Teeming with McCall Smith’s wonderful wit and charming depictions of Edinburgh, Love Over Scotland is another beautiful ode to a city and its people that continue to fascinate this astounding author.
PUBLISHERS WEEKLY
The irresistible third entry to the 44 Scotland Street series picks up with the residents of 44 Scotland Street where Espresso Tales left off and is as addictive as any book McCall Smith has written. Anthropologist Domenica has flown off to the Straits of Malacca to study modern-day pirates.
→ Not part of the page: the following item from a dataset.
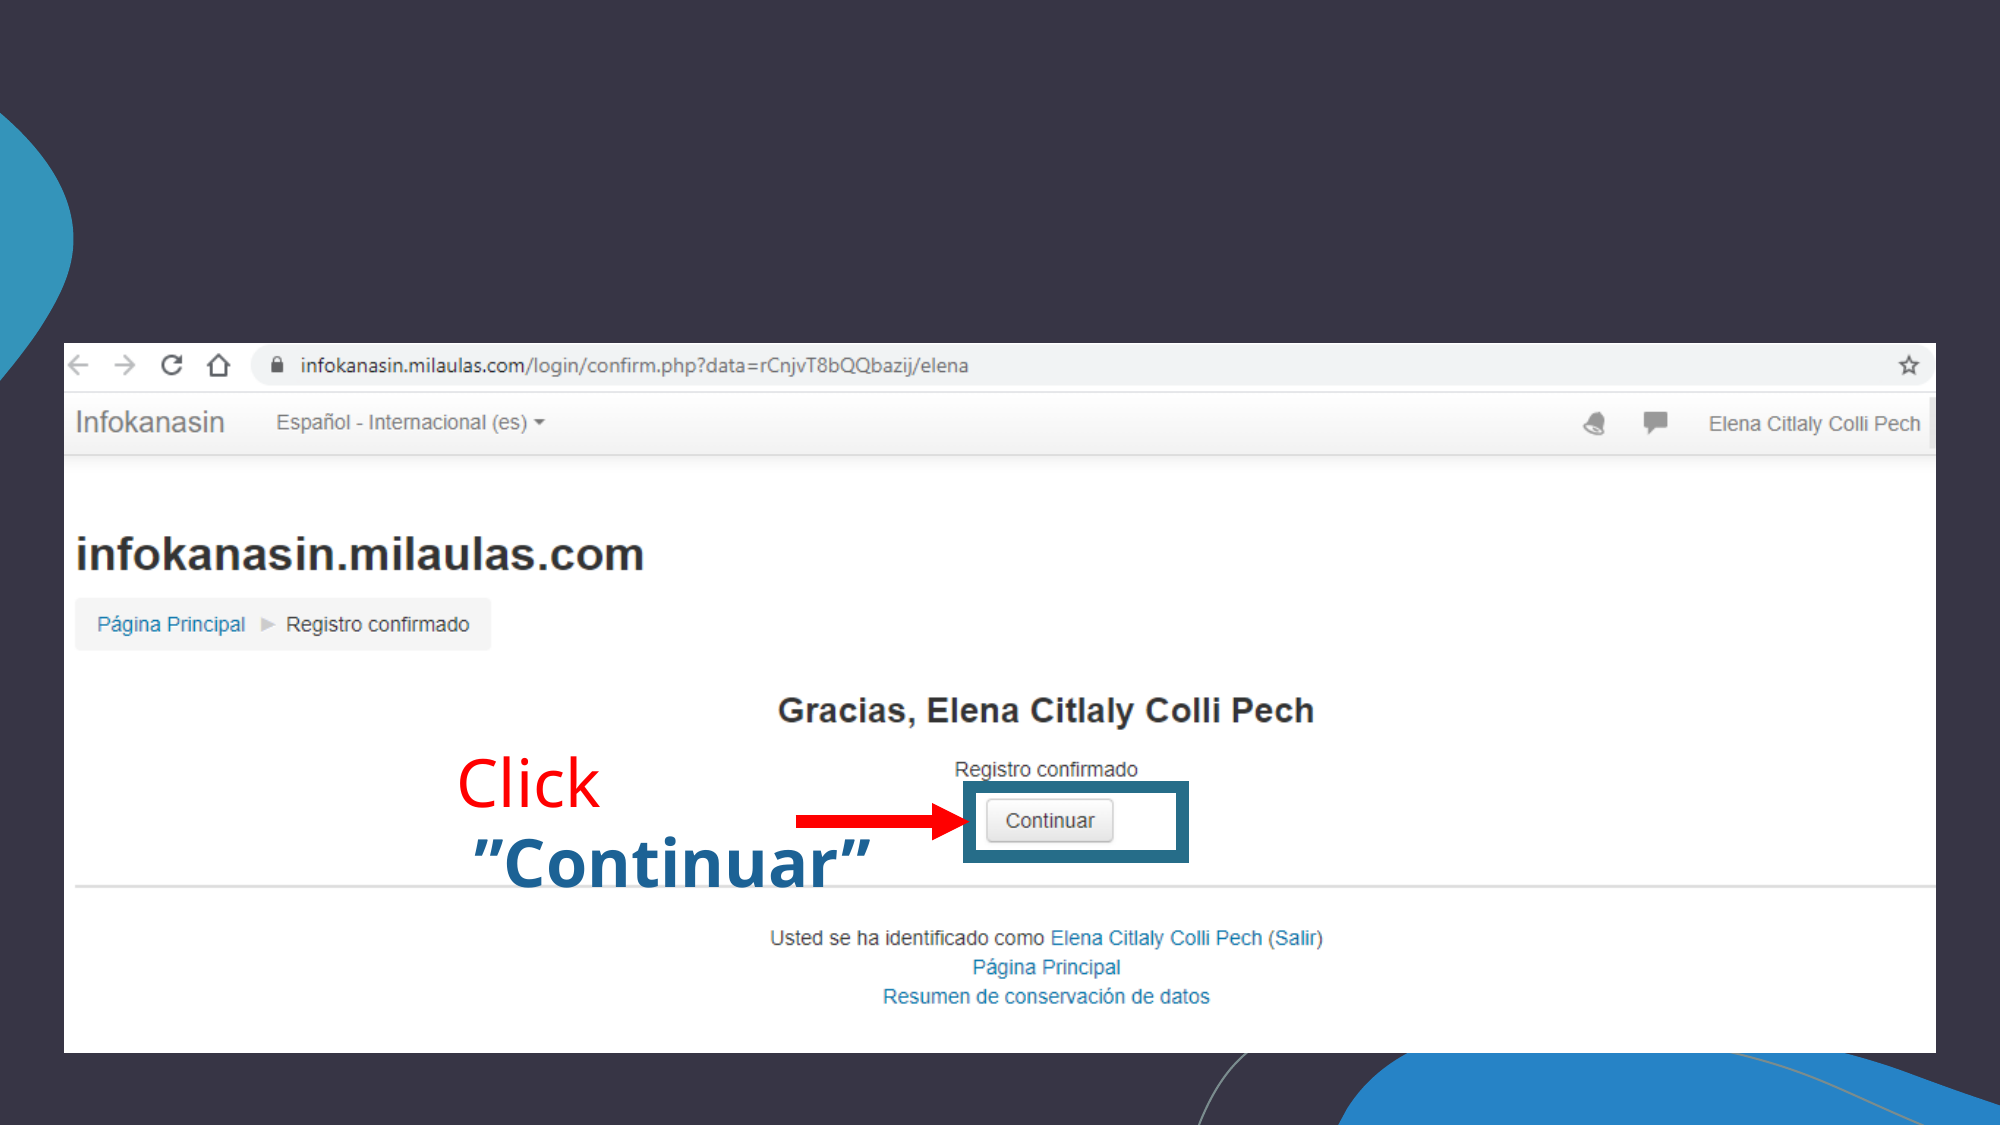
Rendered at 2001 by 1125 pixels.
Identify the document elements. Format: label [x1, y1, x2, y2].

picture [64, 343, 1936, 1053]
Back in Edinburgh, Pat moves from 44 Scotland Street and develops a crush on fellow art student Wolf, whose strange ways hint at a darker subplot that involves Pat's flatmate. Pat moves in with gallery owner Matthew, who struggles with both a sudden fortune and a yearning for Pat. Meanwhile, child prodigy saxophonist Bertie becomes a reluctant member of the Edinburgh Teenage Orchestra at age six and later, on a trip to Paris, finds himself wonderfully unsupervised. Poet/portrait painter Angus is tormented by the theft of his beloved dog Cyrus. The proceedings sparkle with McCall Smith's trademark wit ("It was not always fun being a child, just as it had not always been fun being a medieval Scottish saint"), proving once again, he's a true treasure. Illustrations by Iain McIntosh enliven the text.